Témoignages d’anciens élèves
Sihem Hamdaoui: Après trois ans de grec, je n’ai pas été déçue. Cela m’a permis de m’ouvrir l’esprit, de me cultiver et ainsi de voyager dans l’histoire, aussi bien au travers des cours que de nombreux voyages réels qui ont été organisés. Ces trois années ont été mémorables, on en apprend énormément avec seulement deux heures par semaine!
Morad Saouti: Au début, ça ne me paraissait pas très attrayant; j’avais des préjugés par rapport au grec. Mais je me suis rendu compte que les cours sont très enrichissants, notamment pour la culture qu’ils apportent. L’étude de philosophes comme Platon ou Socrate apporte des notions qui sont utiles dans d’autres cours.
Sajo Drame: Je suis en première année de médecine. Il n’y a pas un seul cours où il n’y ait un mot qui vienne du grec. Alors évidemment, quand il s’agit de mots clés à retenir, tout devient tout simple pour celui qui a fait du grec.•
1 Le Lycée correspond aux classes supérieures du Gymnasium allemand offrant de diverses options.
2Le Monde, 13/01/15
3Le Figaro, 7/04/17
4 Augustin d’Humières, Un petit fonctionnaire, Ed. Grasset 2017, p.24
5Un petit fonctionnaire, p.81
6 Editions Grasset 2009
7Un petit fonctionnaire, p.104
8 Conseiller principal d’éducation: Le CPE est responsable du déroulement pratique de la vie scolaire, il maintient le contact avec les élèves et les enseignants.

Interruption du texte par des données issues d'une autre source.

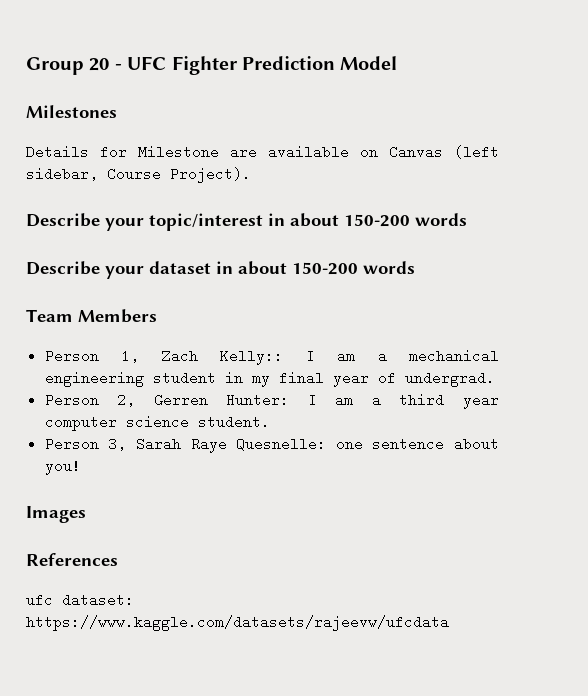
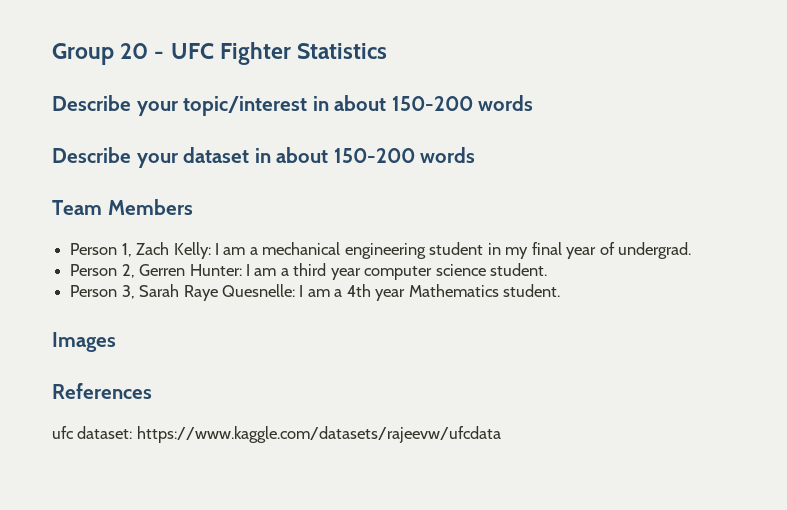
[242,56,398,70] [26,105,117,118] [26,145,499,159] [26,167,251,183] Prediction Model // Milestones // Details for Milestone are available on Canvas (left sidebar, Course Project). -> [297,43,388,59] Statistics
[220,349,284,365] Kelly:: -> [173,242,211,259] Kelly:
[335,437,499,451] [44,459,81,475] one sentence about you! -> [299,284,561,301] I am a 4th year Mathematics student.

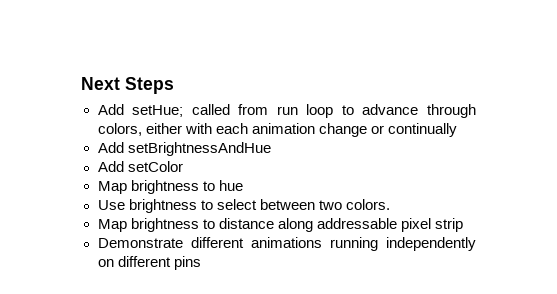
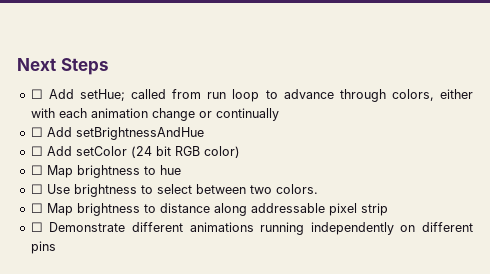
(174, 85) none -> [30,89,43,99] ☐
(457, 130) none -> [30,127,43,137] ☐
(271, 149) none -> [30,146,43,156] ☐
(183, 166) // -> [130,146,240,158] [30,165,43,175] (24 bit RGB color) // ☐
(243, 185) none -> [30,184,43,194] ☐
(390, 204) none -> [30,203,43,213] ☐
(463, 225) none -> [30,222,43,232] ☐

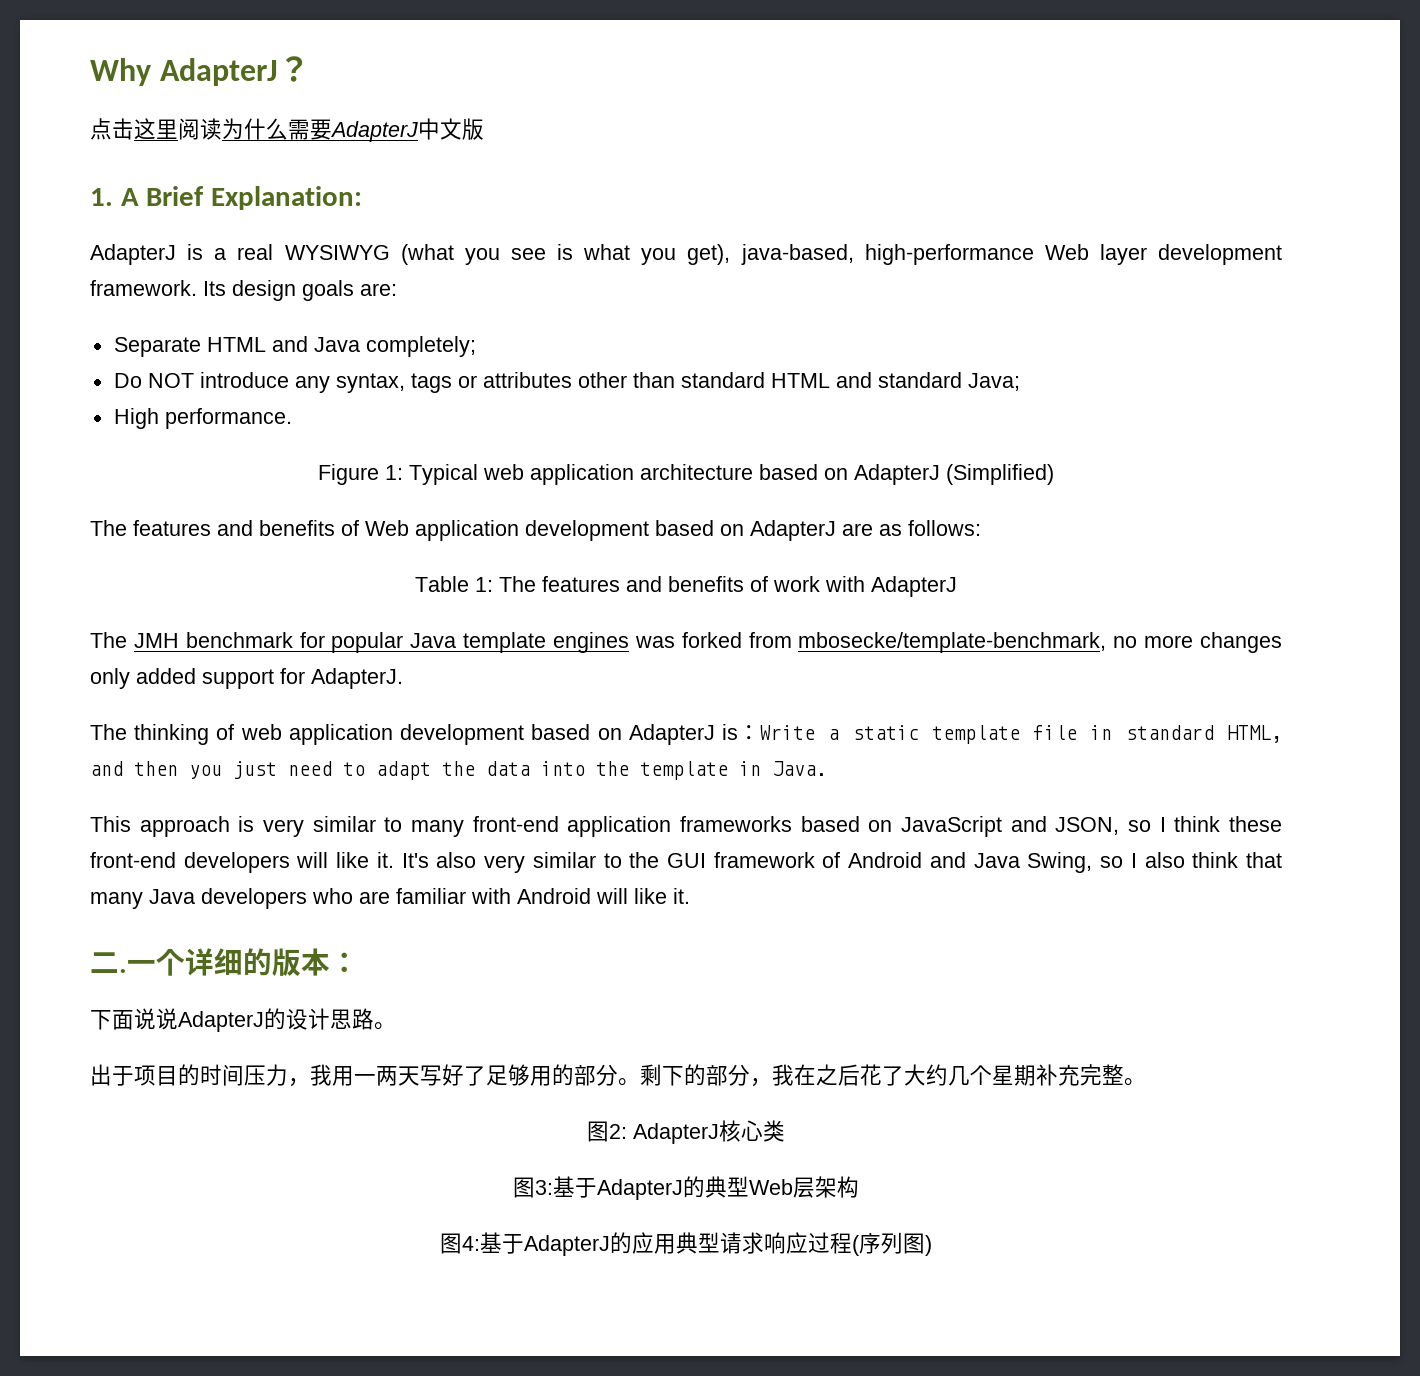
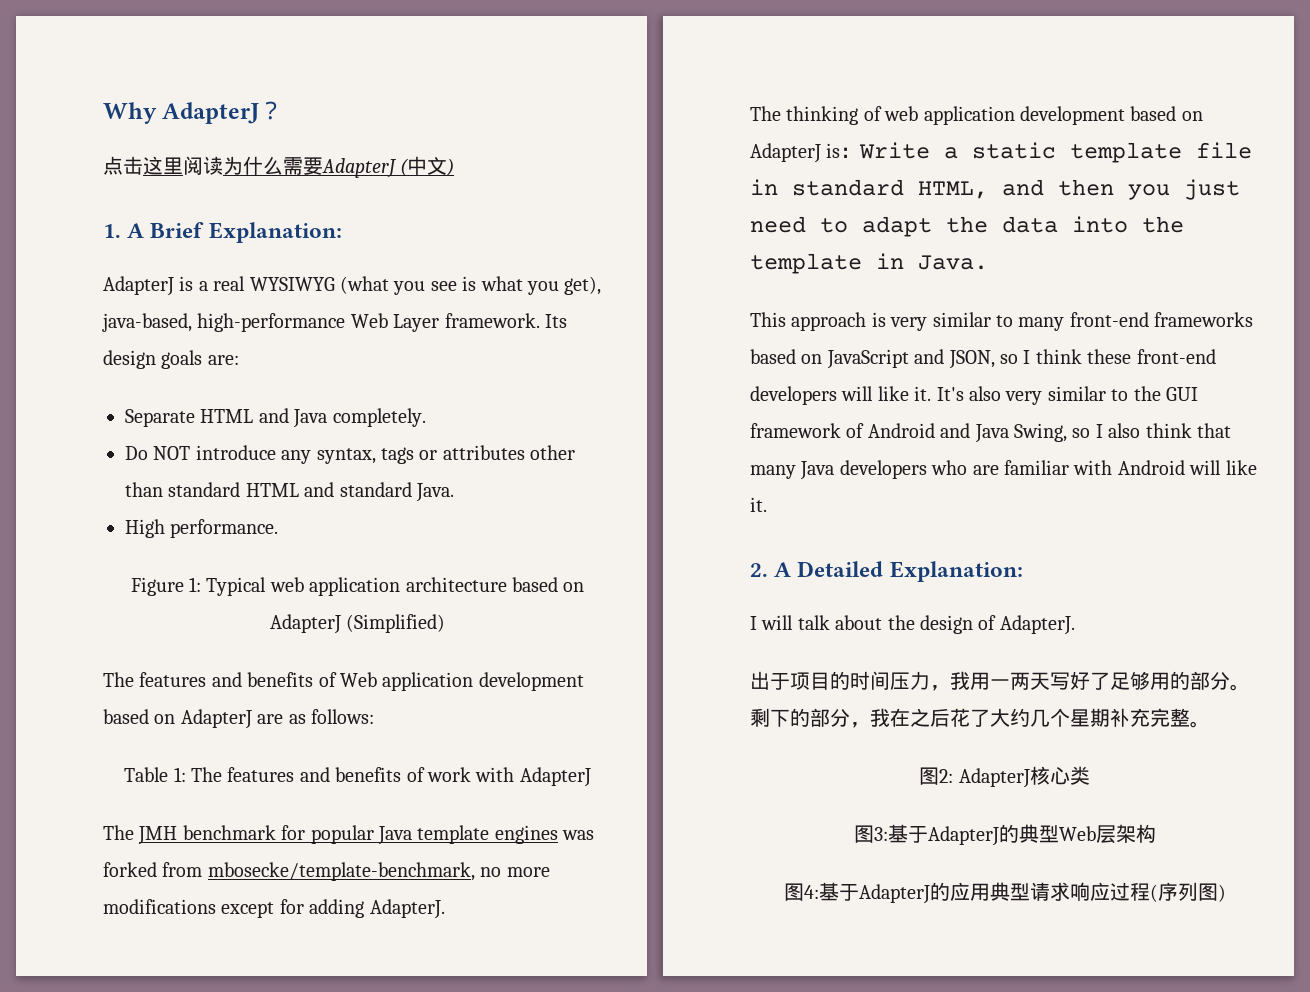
[418,118,484,140] 中文版 -> [400,156,455,176] (中文)
[1099,244,1282,265] layer development -> [393,314,440,332] Layer
[365,336,476,357] completely; -> [332,408,426,427] completely.
[967,373,1020,391] Java; -> [416,483,454,502] Java.
[1200,632,1283,653] [90,668,305,689] changes only added support for -> [103,899,365,918] modifications except for adding
[567,816,672,837] application -> (1149, 319) none
[90,948,359,976] [90,1008,396,1032] 二.一个详细的版本： // 下面说说AdapterJ的设计思路。 -> [750,561,1023,582] [750,615,1075,635] 2. A Detailed Explanation: // I will talk about the design of AdapterJ.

9 Ecole d’élite parisienne
10Un petit fonctionnaire, p.104
11 ibid., p.105
12 ibid., p.24
13Mêtis est la première épouse de Zeus, le père des dieux. Comme elle lui faisait concurrence en raison de son intelligence rusée et de sa clairvoyance, il la fit s’évanouir.
14 En 2015, la ministre de l’Education Najat Vallaud-Belkacem tente de porter un coup fatal aux langues anciennes avec sa réforme du collège. Les heures de latin et de grec sont réduites respectivement à une et deux leçons par semaine.
15 Adresse Internet de Mêtis: www.operationmetis.com On peut y consulter le programme et les commentaires des élèves.